*** Begin section ***

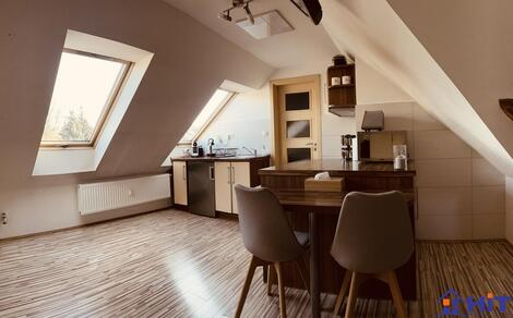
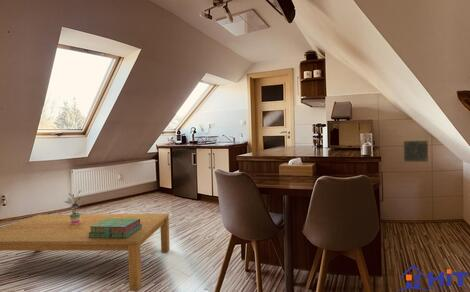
+ potted plant [63,189,82,224]
+ decorative tile [402,140,429,163]
+ coffee table [0,213,171,292]
+ stack of books [88,218,142,238]
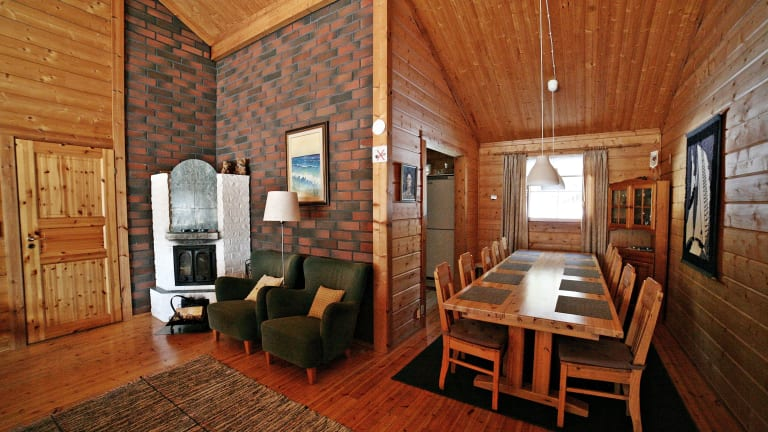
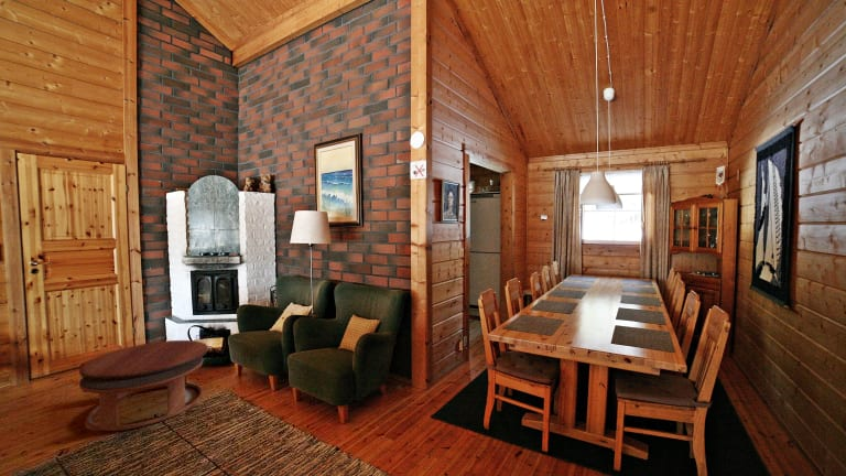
+ coffee table [78,339,208,432]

*** End section ***

▶ **PROBLEM TO SOLVE**
Tally the lines of the records that contain "coffee", then write only the total.

▶ **TASK ANSWER**
2